Standing Up for the Stateless
Through the Tisch Scholars program, Tufts senior Verónica Rosario is helping to fight for the human rights of Haitians in the Dominican Republic.

Tisch College is deeply committed to Tufts University’s host communities. Through programs like the Tisch Scholars, students engage meaningfully with organizations in Medford, Somerville, and Boston’s Chinatown, undertaking service, research, and advocacy projects that address pressing local needs.
While this focus on our immediate surroundings is essential to Tisch College’s mission, we also encourage students to see themselves as global active citizens, and to engage in civic work across borders and boundaries. This year, Tisch Scholar Verónica Rosario, A14, has been doing just that by working with an organization that is fighting the denationalization of Dominicans of Haitian ancestry in the Dominican Republic.
At issue is a controversial judicial decision in 2013 which effectively stripped and denied citizenship from all individuals born in the Dominican Republic to undocumented migrants of Haitian descent since 1929. While subsequent legislation created a difficult path to naturalization, the situation remains dire for more than 200,000 Dominicans of Haitian ancestry in the Caribbean nation.
Getting Involved
“I first read an article in the New York Times about it and was really moved,” says Rosario. “I felt like I needed to take responsibility for my knowledge of the situation and what was going on, being a child of Dominican immigrants and sharing that migrant experience.”
Last summer, Rosario traveled to the Dominican Republic and worked at OBMICA, an immigrant and human rights think tank that has done extensive research on the Haitian immigrant population and intra-Caribbean migration, more broadly. Rosario, an International Relations and Spanish major, contributed to the organization’s research and was able to see first-hand the impact of denationalization on this already vulnerable population.
“They were essentially recounting to me their experience of being stateless in the Dominican Republic and what implications that has had on their life,” says Rosario. “They can’t go to school, can’t open a bank account, can’t vote … essentially, all of the civil rights that they would have in the Dominican state, and the ways in which they would participate meaningfully in Dominican society, are taken away from them.”
Upon returning to campus last Fall, Rosario continued working on this issue as part of her Tisch Scholar project. She served as a communications intern for Dominicanos por Derecho (Dominicans for Rights), an advocacy organization that has been at the forefront of this legal and political battle.
“They have launched major awareness campaigns, holding meetings with members of the Dominican government and other international advocacy organizations that work on the Island on this issue,” she says. “It also worked with other civil society organizations on the Island to present a case to the Inter-American Human Rights Court.”
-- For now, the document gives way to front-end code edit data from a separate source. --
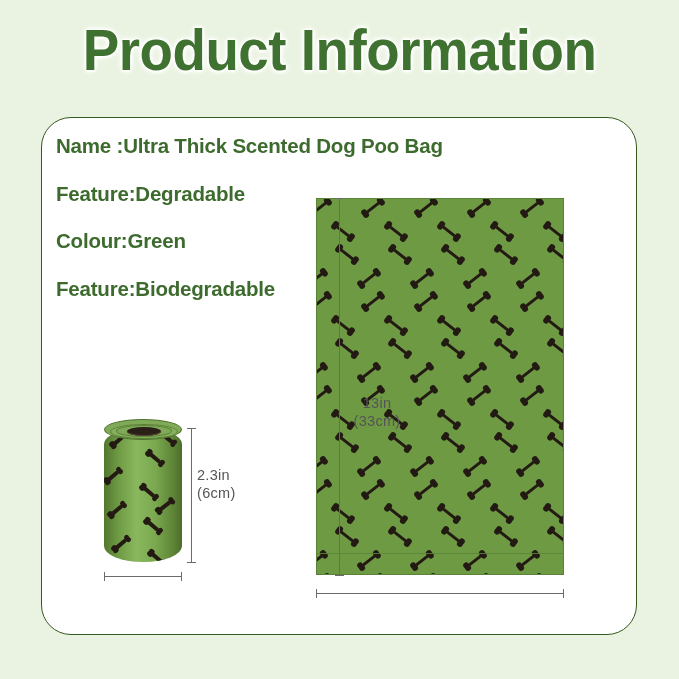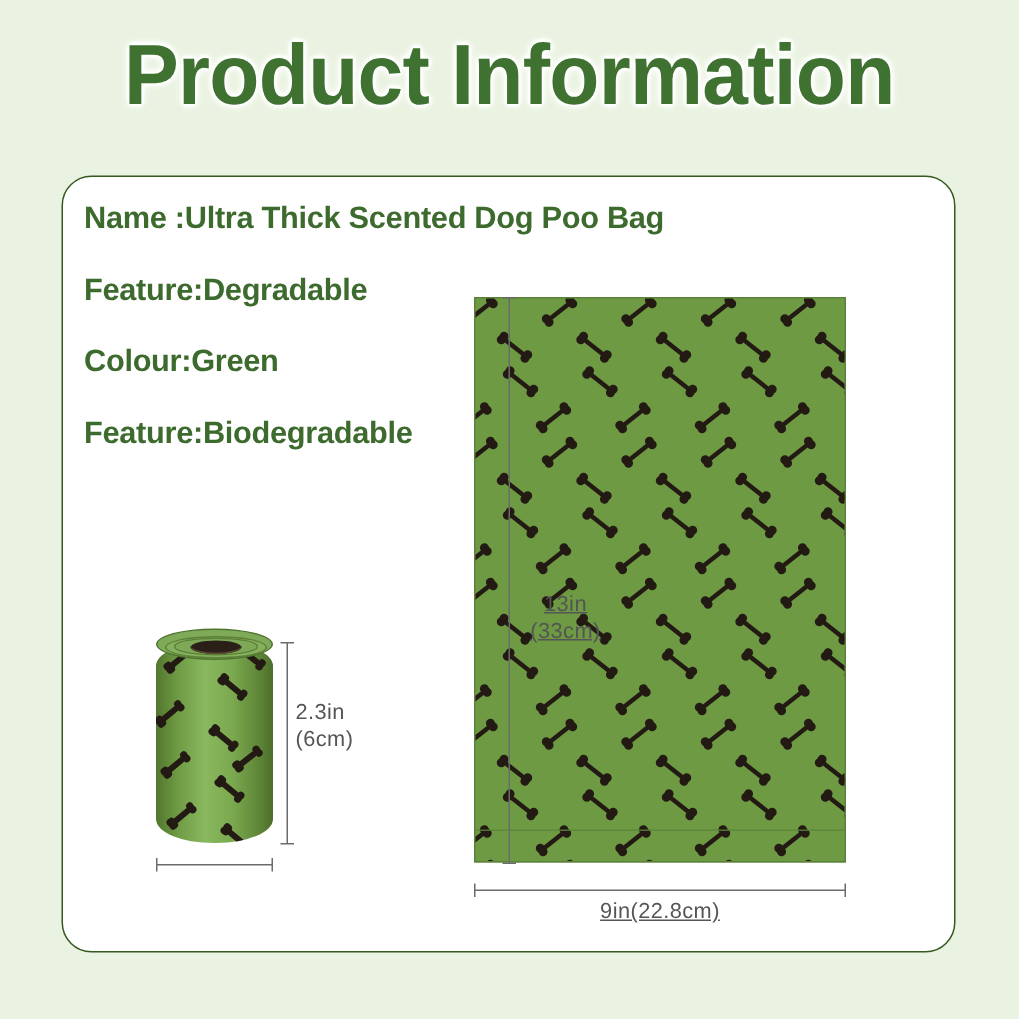--- a/index.html
+++ b/index.html
@@ -50,7 +50,7 @@
     height: 518px;
     background: #ffffff;
     border: 1.6px solid #36591f;
-    border-radius: 20px;
+    border-radius: 30px;
     box-sizing: border-box;
     overflow: hidden;
   }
Rosario worked on the organization’s website, translating content and providing some of her own.
“I wrote an article talking about my experience and my positionality as a child of Dominican immigrants to the United States and how I became part of the movement, how I became impassioned,” she says. “I also wanted to provide the perspective that this is us—this is an issue that affects us as Dominicans because we are in the same position in other contexts, like in the United States, in Spain, and throughout the Dominican diaspora.”
Scholarly Work
Now, in the Spring term, Rosario has been working to finish her senior thesis on the subject.
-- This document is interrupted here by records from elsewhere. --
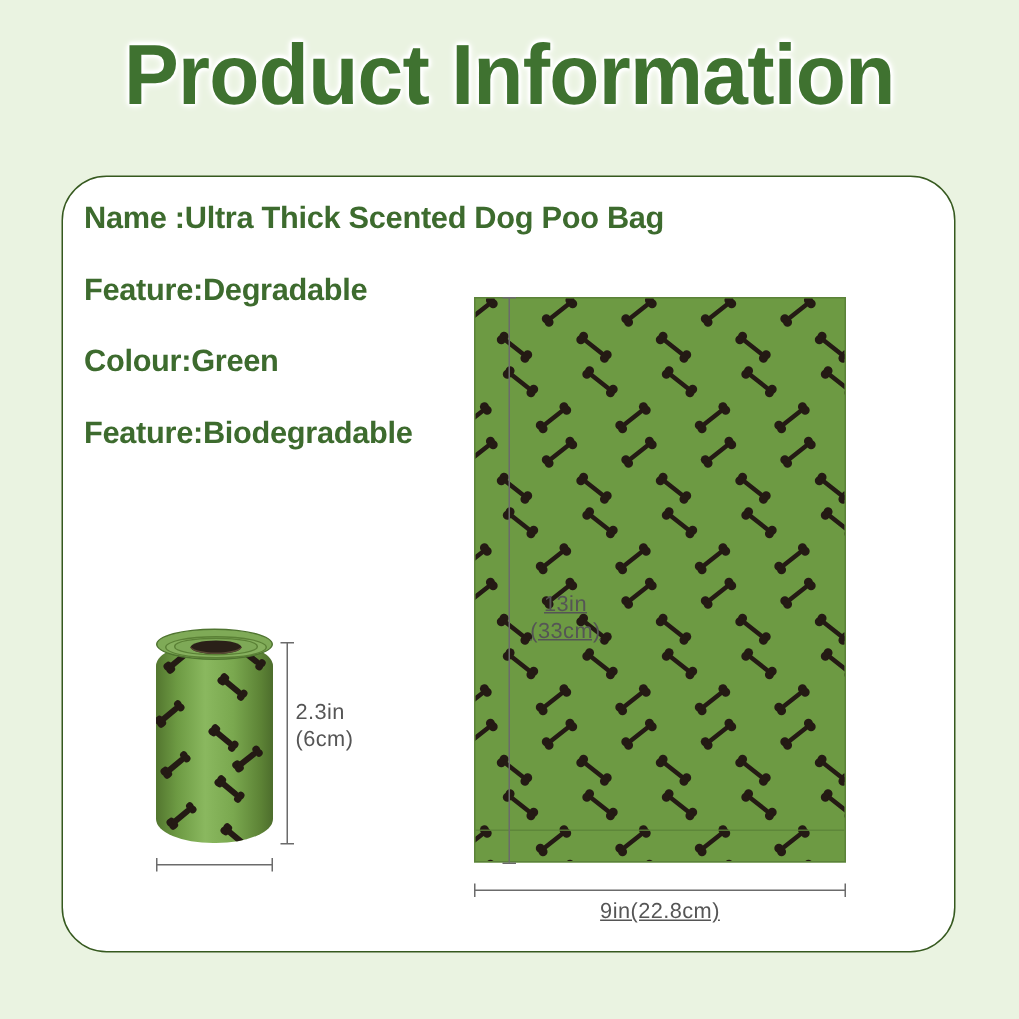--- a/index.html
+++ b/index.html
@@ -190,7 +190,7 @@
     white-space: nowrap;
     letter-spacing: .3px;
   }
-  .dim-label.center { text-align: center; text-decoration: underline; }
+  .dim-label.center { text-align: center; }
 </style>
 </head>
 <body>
“My thesis is on the denationalization of Dominicans of Haitian ancestry, and how that could and does affect governability in the Dominican Republic, and the potential implications that could have for the Dominican state,” she says. “I’m arguing that, by continually marginalizing Dominicans of Haitian ancestry, it’s actually presenting a major threat to the stability of the Dominican Republic.”
By adding a vital academic dimension to her earlier service and advocacy work on this issue, Rosario hopes to continue having an impact from afar, something which she has constructively grappled with for the past year.
“A question that I’ve had to evaluate is: ‘what is my role and how do I contribute meaningfully to the organization … what are the organization’s needs and how can I meet them, even considering the distance?’ she says. “And I have just tried really being attentive to those needs, and accountable for what I do and how I meet those needs.”
That attentiveness and accountability, Rosario believes, she honed through her experiences in the Tisch Scholars program, which previously included working with the Welcome Project’s Liaison Interpreters Program of Somerville (LIPS), and with Tufts’ Massachusetts Healthy Families Evaluation.
“I think that it’s definitely prepared me for this challenge,” she says. “I’ve been able to build the set of skills that I can offer to an organization, and also learn and understand the importance of that accountability, of the responsibility and the commitment that you make to the communities that you’re engaging in.”